Uma semana após o homicídio, foram ouvidos dois adolescentes, um de 15 anos de idade, outro de 16, ambos “moradores de rua”, declarando como endereço residencial “embaixo do viaduto Lauro Péricles Gonçalves” (“Viaduto do Laurão” – “sic”). O primeiro a ser ouvido narrou a seguinte história: dirigia-se, em companhia do outro, ao Parque Brasília, e quando estavam defronte a concessionária Adara, próxima ao shopping, “viu que um veículo GM Vectra de cor cinza, modelo antigo, desceu a avenida que liga o shopping à rodovia D. Pedro I em alta velocidade, parando próximo ao canteiro que existe em frente à concessionária Adara”; o veículo era ocupado por duas pessoas; não viu o motorista, não podendo, portanto, descrevê-lo; o seu amigo afirmou-lhe que tinha visto tal pessoa algumas vezes na Vila Brandina e no Parque Brasília; a segunda pessoa - portanto, não era o motorista – um negro, estatura mediana, trajando bermuda e camiseta preta, além de um gorro preto na cabeça, desceu do Vectra com uma arma na mão e se posicionou atrás de uma placa de propaganda  existente no meio do canteiro, ficando ali a observar por alguns instantes; não ouviu tiros, pois tapou os ouvidos com as mãos, após jogar-se ao chão; alguns instantes depois levantou-se e “viu que o sujeito que descera do Vectra voltava do lugar onde o Fiat Palio havia parado, trazendo nas mãos algo semelhante a uma prancheta ou a uma pasta, de cor branca”. Disse, ainda, que a pessoa que apanhara a pasta correu em direção ao Vectra; este andou em marcha-ré para apanhá-la, tendo a pessoa adentrado o veículo, que saiu em disparada pela estrada que liga o shopping ao Parque Brasília.
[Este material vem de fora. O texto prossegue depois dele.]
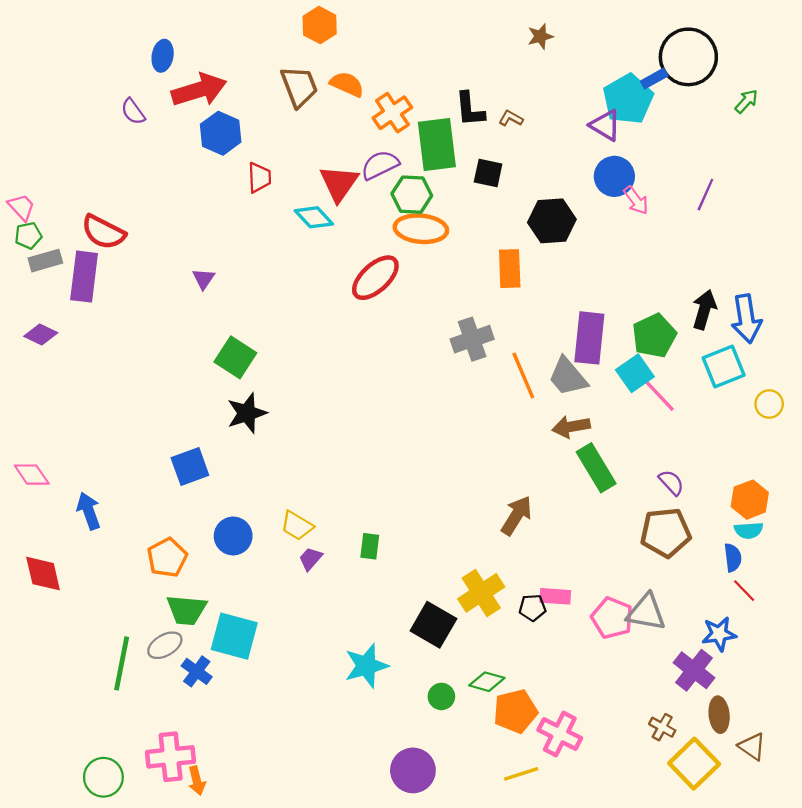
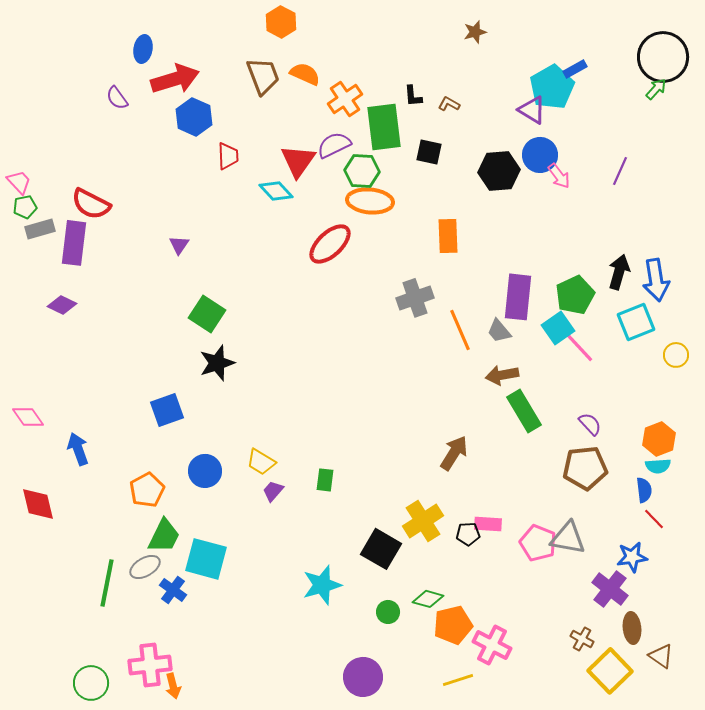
black circle: (688, 57) -> (663, 57), moved
black L-shape: (470, 109) -> (413, 96), size x0.7
black hexagon: (552, 221) -> (499, 171), moved
purple diamond: (41, 335) -> (62, 305), moved
gray trapezoid: (568, 377) -> (499, 331), size x0.7
green trapezoid: (186, 610) -> (164, 536), turned -69

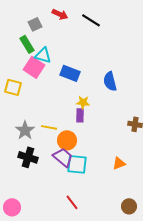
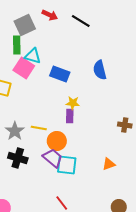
gray square: (35, 24) -> (25, 25), size x1.5
green rectangle: (27, 44) -> (17, 45), turned 30
blue semicircle: (110, 81) -> (100, 70), moved

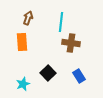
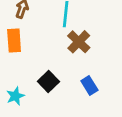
brown cross: (71, 43) -> (79, 42), turned 36

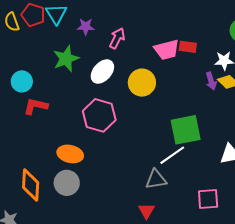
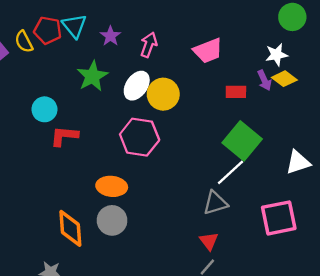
purple star: (86, 27) -> (110, 36), turned -30
red rectangle: (188, 47) -> (236, 92), moved
yellow circle: (142, 83) -> (163, 94), moved
green square: (186, 130) -> (242, 141), turned -32
pink square: (208, 199) -> (279, 218), size x1.4

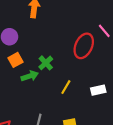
                        O segundo adolescente a ser ouvido e que era o acompanhante do primeiro, descreveu, em linhas gerais, o mesmo que dissera o outro adolescente, especialmente quanto ao veículo, a velocidade e a direção, reafirmando que tal veículo parou no canteiro central; afirmou ter visto o motorista e o descreveu assim: branco, cabelos escuros e curtos, topete loiro. Disse tê-lo visto algumas vezes na Vila Brandina e no Parque Brasília, tendo-o visto pela última vez no dia 14 de setembro – 3 dias antes, portanto – no semáforo do Shopping Iguatemi: nessa ocasião essa pessoa conduzia um veículo VW Golf, de cor vermelha. O segundo ocupante do veículo foi descrito da mesma forma como o descreveu o primeiro adolescente, distanciando-se porém no que consta aos tiros propriamente ditos: declarou que surgiu um Fiat Palio , cuja cor não se recordava, e que quando este veículo se aproximou da lombada ali existente, “o indivíduo se aproximou sorrateiramente e disparou duas vezes contra o motorista do Pálio e que este veículo, após os disparos, continuou descendo a avenida em baixa velocidade, subiu no barranco que fica em frente à Adara, do outro lado da avenida e parou em seguida; o indivíduo que disparou contra o veículo desceu a avenida em direção ao Palio, não sabendo dizer se houve mais algum disparo, mas que viu quando o sujeito voltou trazendo nas mãos algo semelhante a uma prancheta ou uma pasta. O atirador voltou correndo para o Vectra, que voltou um trecho em marcha ré para buscá-lo; após adentrá-lo, o veículo partiu em disparada pela estrada que liga a avenida do shopping ao Parque Brasília.
                        Pode-se dizer que as narrativas dos adolescentes formam a primeira versão sobre a morte do prefeito.